What you will do:
a) In the patent text on titanium alloy articles, to what level is the prealloyed titanium aluminide powder hydrogenated before die filling and consolidation?
b) Reproduce the portion of the patent text on titanium alloy articles starting with "In another embodiment" and going on through "the die material.".

____ Reading text

Abstract:
A method of producing titanium alloy articles having a desired microstructure which comprises the steps of: 
     (a) providing a prealloyed titanium alloy powder; 
     (b) filling a suitable die or mold with the powder; 
     (c) hot isostatic press (HIP) consolidating the powder in the filled mold at a pressure of 30 Ksi or greater and at a temperature of about 60 to 80 percent of the beta transus temperature of the alloy, in degrees C. 
     In another embodiment of the invention, the prealloyed titanium aluminide alloy powder is hydrogenated to about 0.1 to 1.0 wt. % prior to die filling and consolidation. The compacted article is vacuum annealed to remove hydrogen from the article after removal of the die material.

Description:
RIGHTS OF THE GOVERNMENT 
     The invention described herein may be manufactured and used by or for the Government of the United States for all governmental purposes without the payment of any royalty. 
    
    
     BACKGROUND OF THE INVENTION 
     This invention relates to the processing of titanium alloy articles fabricated by powder metallurgy to improve the microstructure of such articles. 
     Titanium alloy parts are ideally suited for advanced aerospace systems because of their excellent general corrosion resistance and their unique high specific strength (strength-to-density ratio) at room temperature and at moderately elevated temperatures. Despite these attractive features, the use of titanium alloys in engines and airframes is often limited by cost due, at least in part, to the difficulty associated with forging and machining titanium.

________
____ Collected material

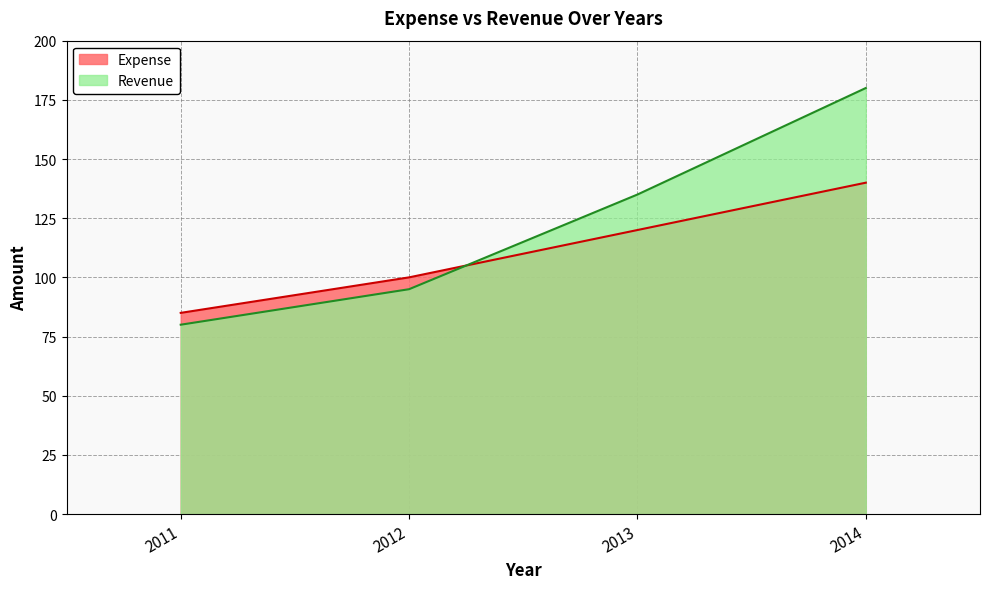

At which label does Expense first exceed 120?

2014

________

Your responses:
a) About 0.1 to 1.0 wt. %.

b)
In another embodiment of the invention, the prealloyed titanium aluminide alloy powder is hydrogenated to about 0.1 to 1.0 wt. % prior to die filling and consolidation. The compacted article is vacuum annealed to remove hydrogen from the article after removal of the die material.